> Énoncé du problème
Rédigez la suite du texte sur la réunion de la rédaction du Monde consacrée au livre de Péan et Cohen, à partir de sa dernière phrase.

Par Olivier COSTEMALLE et Catherine MALLAVAL
mardi 01 avril 2003

«Mais putain de bordel de merde, Plantu, je ne te comprends pas !» La phrase résonne dans la grande salle de réunion du Monde, à l'entresol de la rue Claude-Bernard. Il est 16 heures et quelques, hier. La rédaction du quotidien est réunie pour une nouvelle séance de thérapie collective, plus d'un mois après la parution du livre de Pierre Péan et Philippe Cohen, la Face cachée du Monde.

Reproche. Très vite après l'ouverture des débats, un rédacteur en chef s'en prend à Plantu qui est présent. Il lui reproche en termes vifs d'avoir, sur la radio BFM, comparé le Monde à une «monarchie autoritaire». Clame qu'il ne «comprend pas» ce qui a poussé le dessinateur du Monde à exprimer sur les ondes des réserves sur la façon dont la direction du quotidien a répondu aux accusations du livre de Péan et Cohen, «ce tas de boue».

Plantu attrape le micro qui circule. Tout le monde le sait, ici, ses relations avec Edwy Plenel, le directeur de la rédaction, sont exécrables. Son intervention est attendue avec curiosité par la rédaction. Il se défend d'avoir employé l'expression de «monarchie autoritaire». Et contre-attaque. Se plaint de ne pas avoir été convié, à la mi-mars, à une réunion des éditorialistes du journal où il a été question du livre de Péan et Cohen et de ses conséquences. Affirme qu'il est venu parler «au nom de ceux qui n'ont pas osé prendre la parole jusqu'ici». Précise, puisqu'on le traite de «salarié de Dassault», qu'il n'entend pas choisir entre le Monde et l'Express (propriété de la Socpresse, dont Dassault détient 30 %).

A la tribune, Jean-Marie Colombani, patron du journal, reste impassible. A ses côtés, Edwy Plenel, Marie-Béatrice Baudet, vice-présidente de la Société des rédacteurs du Monde, et Michel Noblecourt, son président, gardent le silence. C'est Noblecourt qui a introduit le débat, en rappelant que ce «comité de rédaction» fait suite à celui du 26 février. Et qu'il a été organisé pour «aller plus loin» dans la discussion qui s'est engagée après la publication du livre de Péan et Cohen.

> Entrées
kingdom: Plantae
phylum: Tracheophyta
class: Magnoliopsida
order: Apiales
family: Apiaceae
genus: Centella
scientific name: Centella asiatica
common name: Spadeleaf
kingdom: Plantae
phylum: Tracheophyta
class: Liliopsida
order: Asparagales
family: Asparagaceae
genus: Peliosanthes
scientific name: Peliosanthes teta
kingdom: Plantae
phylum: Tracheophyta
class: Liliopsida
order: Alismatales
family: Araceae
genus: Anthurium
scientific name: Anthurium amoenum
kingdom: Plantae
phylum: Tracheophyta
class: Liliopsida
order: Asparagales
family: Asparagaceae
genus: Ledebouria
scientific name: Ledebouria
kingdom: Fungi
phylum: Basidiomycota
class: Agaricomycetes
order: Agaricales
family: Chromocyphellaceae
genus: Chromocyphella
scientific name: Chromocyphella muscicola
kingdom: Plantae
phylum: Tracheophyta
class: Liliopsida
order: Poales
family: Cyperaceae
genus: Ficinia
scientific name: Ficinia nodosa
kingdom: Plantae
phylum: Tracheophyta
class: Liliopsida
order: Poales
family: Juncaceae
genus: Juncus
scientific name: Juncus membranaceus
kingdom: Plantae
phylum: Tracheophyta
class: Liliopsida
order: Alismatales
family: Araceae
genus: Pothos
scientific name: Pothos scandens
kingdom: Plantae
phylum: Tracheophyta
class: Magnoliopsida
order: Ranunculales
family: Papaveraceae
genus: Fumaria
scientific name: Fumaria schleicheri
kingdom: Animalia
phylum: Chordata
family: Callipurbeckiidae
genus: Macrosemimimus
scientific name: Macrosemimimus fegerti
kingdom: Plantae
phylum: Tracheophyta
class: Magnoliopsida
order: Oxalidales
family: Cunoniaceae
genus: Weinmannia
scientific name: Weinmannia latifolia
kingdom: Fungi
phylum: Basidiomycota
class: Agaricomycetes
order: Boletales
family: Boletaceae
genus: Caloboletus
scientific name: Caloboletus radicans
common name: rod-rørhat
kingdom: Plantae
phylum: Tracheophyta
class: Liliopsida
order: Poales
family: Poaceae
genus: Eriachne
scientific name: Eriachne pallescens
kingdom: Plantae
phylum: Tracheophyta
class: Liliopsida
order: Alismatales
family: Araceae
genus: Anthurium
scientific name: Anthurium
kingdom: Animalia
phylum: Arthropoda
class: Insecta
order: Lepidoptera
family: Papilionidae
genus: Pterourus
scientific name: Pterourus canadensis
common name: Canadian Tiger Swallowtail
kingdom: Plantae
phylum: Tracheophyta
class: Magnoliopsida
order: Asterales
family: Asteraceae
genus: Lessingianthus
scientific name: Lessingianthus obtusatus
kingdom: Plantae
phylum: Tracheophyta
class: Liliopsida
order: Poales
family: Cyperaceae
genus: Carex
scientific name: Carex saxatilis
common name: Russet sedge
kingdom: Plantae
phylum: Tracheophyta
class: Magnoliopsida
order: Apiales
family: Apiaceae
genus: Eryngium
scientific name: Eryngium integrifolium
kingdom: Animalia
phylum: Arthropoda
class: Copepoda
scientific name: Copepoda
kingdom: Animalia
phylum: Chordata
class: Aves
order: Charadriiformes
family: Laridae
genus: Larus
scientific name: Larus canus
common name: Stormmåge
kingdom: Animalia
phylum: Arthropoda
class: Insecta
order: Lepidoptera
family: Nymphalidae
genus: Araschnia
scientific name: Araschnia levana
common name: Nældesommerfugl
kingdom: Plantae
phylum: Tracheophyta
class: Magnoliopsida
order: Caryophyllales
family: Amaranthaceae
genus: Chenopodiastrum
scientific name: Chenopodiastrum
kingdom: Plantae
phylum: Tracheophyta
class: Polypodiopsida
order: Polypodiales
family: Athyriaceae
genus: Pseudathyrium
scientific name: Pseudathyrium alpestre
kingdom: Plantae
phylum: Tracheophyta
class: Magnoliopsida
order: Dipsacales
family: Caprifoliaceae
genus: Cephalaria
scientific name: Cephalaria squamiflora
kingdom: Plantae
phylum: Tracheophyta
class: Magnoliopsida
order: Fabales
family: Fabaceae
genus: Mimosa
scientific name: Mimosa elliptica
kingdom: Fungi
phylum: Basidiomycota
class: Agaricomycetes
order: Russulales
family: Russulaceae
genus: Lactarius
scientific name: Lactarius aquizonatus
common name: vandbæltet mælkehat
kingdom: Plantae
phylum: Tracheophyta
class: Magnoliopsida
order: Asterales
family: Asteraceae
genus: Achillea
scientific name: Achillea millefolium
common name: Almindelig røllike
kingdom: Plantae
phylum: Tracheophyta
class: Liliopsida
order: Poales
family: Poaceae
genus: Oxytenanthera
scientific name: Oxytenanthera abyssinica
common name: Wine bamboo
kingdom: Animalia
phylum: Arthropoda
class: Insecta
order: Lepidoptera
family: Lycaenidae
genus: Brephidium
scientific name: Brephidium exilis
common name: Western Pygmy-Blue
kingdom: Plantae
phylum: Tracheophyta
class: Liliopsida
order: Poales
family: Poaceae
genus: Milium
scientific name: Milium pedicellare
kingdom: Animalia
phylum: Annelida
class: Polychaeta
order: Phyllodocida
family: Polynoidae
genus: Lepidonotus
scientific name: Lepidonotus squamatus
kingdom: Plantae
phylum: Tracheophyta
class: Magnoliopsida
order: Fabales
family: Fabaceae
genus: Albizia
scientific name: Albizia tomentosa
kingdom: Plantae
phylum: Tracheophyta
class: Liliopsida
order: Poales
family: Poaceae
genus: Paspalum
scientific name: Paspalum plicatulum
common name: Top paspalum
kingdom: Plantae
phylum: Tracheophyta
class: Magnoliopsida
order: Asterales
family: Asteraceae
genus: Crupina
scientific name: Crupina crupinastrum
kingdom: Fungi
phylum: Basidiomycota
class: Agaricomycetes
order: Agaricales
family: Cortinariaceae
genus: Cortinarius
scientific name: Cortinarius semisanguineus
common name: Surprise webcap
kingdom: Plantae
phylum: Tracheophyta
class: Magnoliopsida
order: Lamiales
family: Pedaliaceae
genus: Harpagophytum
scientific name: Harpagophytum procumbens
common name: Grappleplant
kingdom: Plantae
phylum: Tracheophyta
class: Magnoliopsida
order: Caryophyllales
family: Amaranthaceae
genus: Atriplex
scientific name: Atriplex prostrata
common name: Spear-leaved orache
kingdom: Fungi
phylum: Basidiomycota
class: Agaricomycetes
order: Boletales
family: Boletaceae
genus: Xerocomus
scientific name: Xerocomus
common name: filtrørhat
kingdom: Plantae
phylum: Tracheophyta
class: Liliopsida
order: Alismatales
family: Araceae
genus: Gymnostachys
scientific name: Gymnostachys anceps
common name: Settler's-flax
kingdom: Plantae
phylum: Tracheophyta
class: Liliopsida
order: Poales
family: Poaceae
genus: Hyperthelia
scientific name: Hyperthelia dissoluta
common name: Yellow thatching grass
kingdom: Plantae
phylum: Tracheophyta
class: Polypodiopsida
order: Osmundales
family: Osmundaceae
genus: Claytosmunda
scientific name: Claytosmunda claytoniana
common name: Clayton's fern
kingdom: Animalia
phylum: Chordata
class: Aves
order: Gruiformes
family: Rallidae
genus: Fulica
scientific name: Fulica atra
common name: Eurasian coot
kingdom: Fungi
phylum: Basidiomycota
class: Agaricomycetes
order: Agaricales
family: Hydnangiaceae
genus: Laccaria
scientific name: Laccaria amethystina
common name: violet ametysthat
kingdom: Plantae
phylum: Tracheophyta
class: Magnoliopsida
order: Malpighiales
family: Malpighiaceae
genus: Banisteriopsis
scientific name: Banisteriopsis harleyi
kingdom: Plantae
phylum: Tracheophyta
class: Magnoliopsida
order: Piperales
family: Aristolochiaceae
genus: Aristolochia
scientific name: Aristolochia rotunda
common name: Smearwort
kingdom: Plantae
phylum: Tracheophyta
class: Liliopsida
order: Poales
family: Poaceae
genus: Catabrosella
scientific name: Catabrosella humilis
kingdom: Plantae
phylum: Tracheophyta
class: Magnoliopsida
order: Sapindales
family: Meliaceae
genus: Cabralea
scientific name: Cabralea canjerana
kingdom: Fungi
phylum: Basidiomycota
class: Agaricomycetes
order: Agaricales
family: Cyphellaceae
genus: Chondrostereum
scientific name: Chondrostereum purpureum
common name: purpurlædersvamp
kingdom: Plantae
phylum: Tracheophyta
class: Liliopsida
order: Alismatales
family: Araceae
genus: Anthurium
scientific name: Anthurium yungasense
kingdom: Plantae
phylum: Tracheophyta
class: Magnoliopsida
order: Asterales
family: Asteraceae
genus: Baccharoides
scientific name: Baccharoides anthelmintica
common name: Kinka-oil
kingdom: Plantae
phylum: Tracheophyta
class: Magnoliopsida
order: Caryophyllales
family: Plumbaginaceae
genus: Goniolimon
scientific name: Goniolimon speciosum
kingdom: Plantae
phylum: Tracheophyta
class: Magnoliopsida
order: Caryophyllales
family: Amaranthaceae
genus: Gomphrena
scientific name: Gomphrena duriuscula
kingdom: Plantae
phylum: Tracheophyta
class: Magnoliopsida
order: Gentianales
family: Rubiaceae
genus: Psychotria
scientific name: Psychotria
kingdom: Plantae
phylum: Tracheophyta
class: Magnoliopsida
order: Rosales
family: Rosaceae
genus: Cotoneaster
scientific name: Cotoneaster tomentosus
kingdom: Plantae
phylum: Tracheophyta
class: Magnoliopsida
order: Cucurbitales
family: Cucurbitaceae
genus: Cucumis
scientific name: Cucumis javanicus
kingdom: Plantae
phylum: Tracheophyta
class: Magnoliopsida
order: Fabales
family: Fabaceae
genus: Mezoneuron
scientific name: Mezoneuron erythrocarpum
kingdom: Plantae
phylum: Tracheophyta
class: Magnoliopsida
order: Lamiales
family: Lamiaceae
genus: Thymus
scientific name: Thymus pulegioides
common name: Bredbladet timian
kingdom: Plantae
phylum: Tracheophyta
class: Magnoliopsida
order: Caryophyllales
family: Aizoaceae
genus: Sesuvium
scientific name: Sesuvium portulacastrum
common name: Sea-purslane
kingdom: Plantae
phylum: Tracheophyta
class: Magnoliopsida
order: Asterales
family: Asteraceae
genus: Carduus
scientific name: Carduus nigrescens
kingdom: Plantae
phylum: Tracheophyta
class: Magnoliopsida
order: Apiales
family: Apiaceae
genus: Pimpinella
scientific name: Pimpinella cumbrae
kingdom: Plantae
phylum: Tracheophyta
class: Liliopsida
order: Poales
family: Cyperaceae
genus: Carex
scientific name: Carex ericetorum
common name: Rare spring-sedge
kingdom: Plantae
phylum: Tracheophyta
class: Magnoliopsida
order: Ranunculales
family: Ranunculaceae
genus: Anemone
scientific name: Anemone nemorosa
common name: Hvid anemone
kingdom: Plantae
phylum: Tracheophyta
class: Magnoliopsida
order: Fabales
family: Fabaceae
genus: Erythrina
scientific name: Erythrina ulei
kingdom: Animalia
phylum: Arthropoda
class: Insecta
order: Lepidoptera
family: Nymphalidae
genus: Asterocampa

> Résultat obtenu
Suivisme. Pourtant, le livre est à peine évoqué au cours des quatre heures trente de réunion. On est déjà dans «l'après». Environ 200 journalistes sont présents, presque autant que la première fois. «Même la guerre en Irak n'a pas interrompu nos discussions sur le livre, s'étonne un rédacteur. L'émotion n'est pas retombée.» Mais cette fois, le ton est nettement moins solennel. Les interventions fusent. Les altercations aussi. Contre Plantu, donc. Mais aussi contre Daniel Schneidermann, le chroniqueur du supplément télé du quotidien, qui n'a pas mâché ses critiques contre la riposte de la direction, y compris dans les colonnes du journal.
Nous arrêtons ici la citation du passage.